Members of the community joined hands in unity Monday at the Asbury United Methodist Church to mark what would’ve been King’s 89th birthday.

This year also marks the 50th anniversary of King’s assassination in Memphis, Tennessee.

Monday’s service was put on by the MLK State Holiday Commission. The congregation then participated in the annual march to the state Capitol for a bell ringing ceremony.

Dr. William White, executive director of the Herbert Henderson Office of Minority Affairs and chair of the MLK State Holiday Commission, said, unfortunately, there’s still a lot of racial tension across the country.

“Our nation is constantly in this upheaval of all kinds of madness. We have to somehow calm it down.
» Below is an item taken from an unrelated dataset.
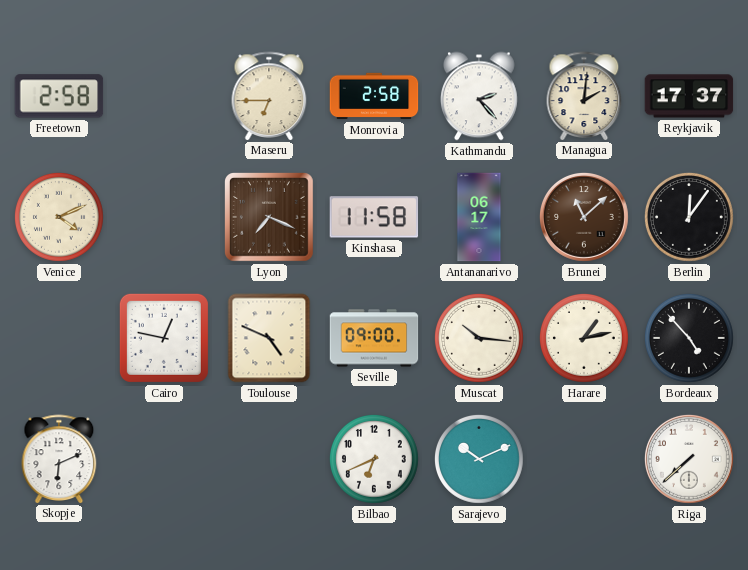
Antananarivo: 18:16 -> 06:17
The way we fix it is to push back,” he said. “I think that Democrats and Republicans have been too quiet. We have to push back.”
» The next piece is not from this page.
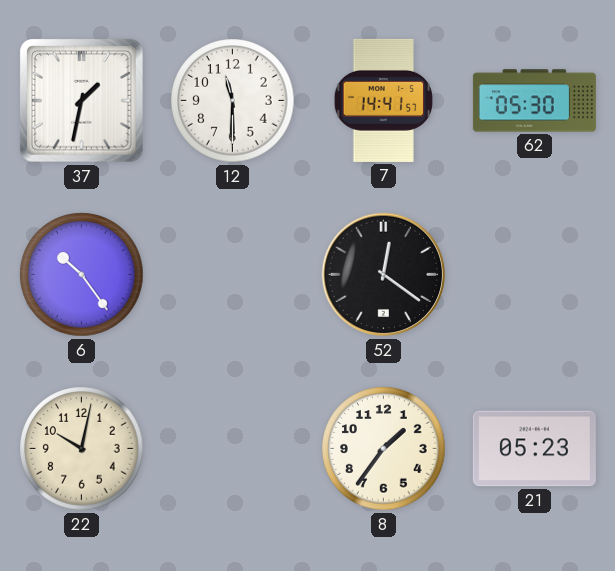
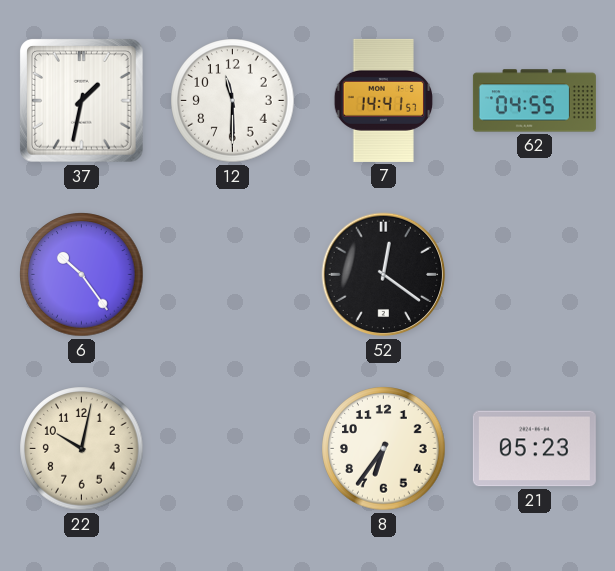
62: 05:30 -> 04:55
8: 1:36 -> 6:36
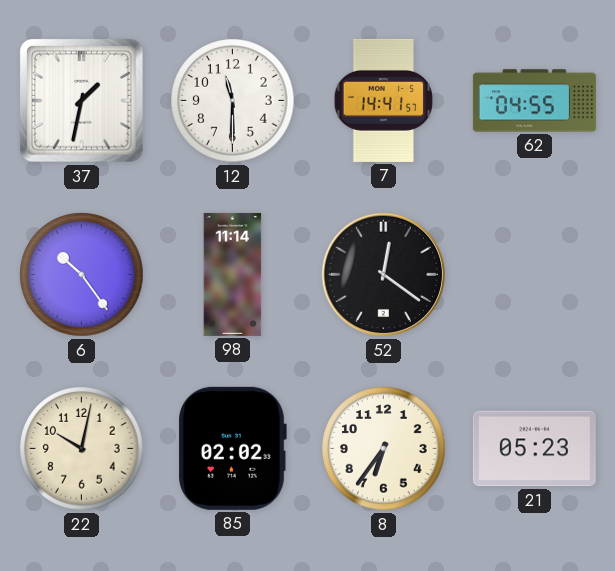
98: none -> 11:14
85: none -> 02:02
The commission recognized six people for the 2018 Living the Dream Awards including Delegate Mike Pushkin (D-Kanawha). During Pushkin’s speech, he said it’s a shame he “couldn’t even quote the President inside a church” — referring to Trump’s alleged comments about why the United States is accepting immigrants from “s—hole counties.”
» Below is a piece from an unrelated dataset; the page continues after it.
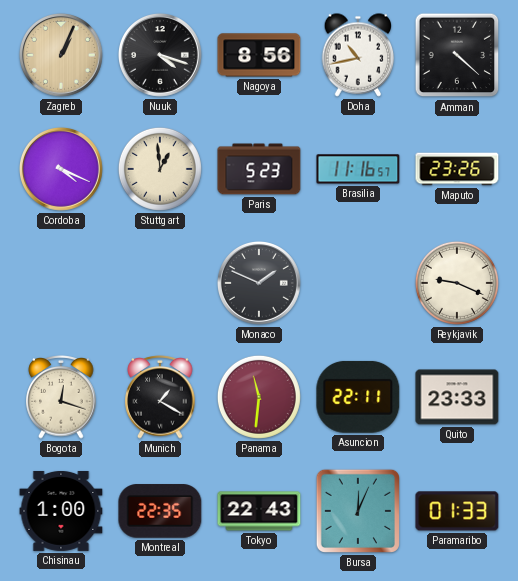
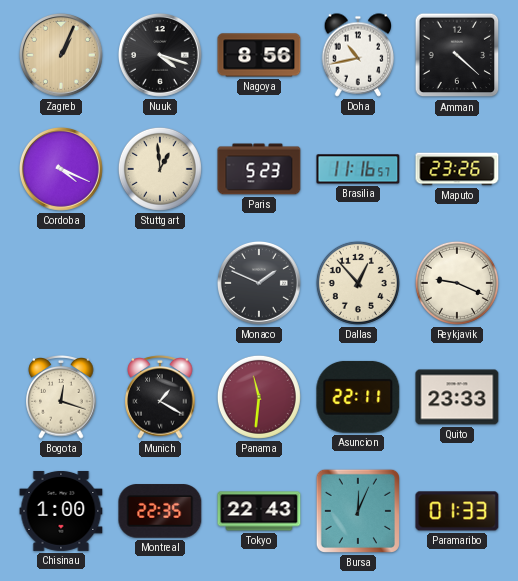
Dallas: none -> 12:53
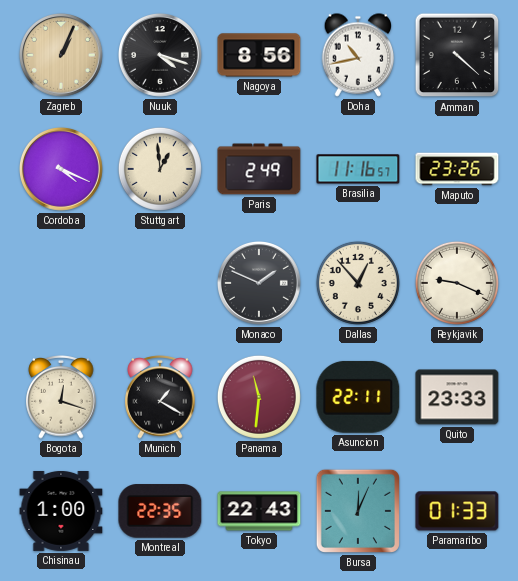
Paris: 5:23 -> 2:49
Pushkin received the Human and Civil Rights honor.

White said it’s important to honor people in the community who advocate for peace and social change every day.

“Giving them an opportunity to get the support and the reinforcement that they got today is absolutely critical — not only for Martin Luther King Day, but for every day,” he said.

King’s legacy has taught us to not be complacent and to stand up for what is right, White said.

“He was about being confrontive, but he was also about non-violence. He also believed that God will get us through,” he said.

The Appalachian Children’s Chorus and the Martin Luther King Jr. Male Chorus each performed musical selections.

Charleston attorney Katherine Dooley was the keynote speaker.

U.S. Senator Joe Manchin (D-W.Va.) was on hand for Monday’s service. The senator offered these words about the MLK holiday:

“Today we honor Dr. Martin Luther King Jr., one of our nation’s most influential and inspiring leaders of all time. Although Dr. King’s life was sadly cut short, he made a lasting and powerful impact on our country by helping millions of Americans fight discrimination and segregation, and by peacefully fighting racial injustice. The revolutionary movement that he led was not only about civil rights, but was also about changing society for the better and instilling unity, love and forgiveness in all of our communities. He inspired communities across our country to improve and make a difference for others and that spirit still lives on in millions of Americans today. As we remember his life and his legacy, I want to remind all West Virginians that we are all capable of making a difference. We must use Dr. King’s values in everyday life and realize our potential to make a difference and take action by helping a neighbor, volunteering and serving in our communities.”

U.S. Senator Shelley Moore Capito (R-W.Va.) also released a statement in honor of Dr. King:

“Dr. Martin Luther King Jr. is one of history’s most revered figures—and for good reason. His message of compassion and brotherhood, his calls for peace and equality, and his strength of character helped shape our nation and inspire generations. His vision and his actions forever changed our country. Today, we honor the principles and the values Dr. King embodied and fought for, and we remember how important it is that we continue to unite together behind his dream.”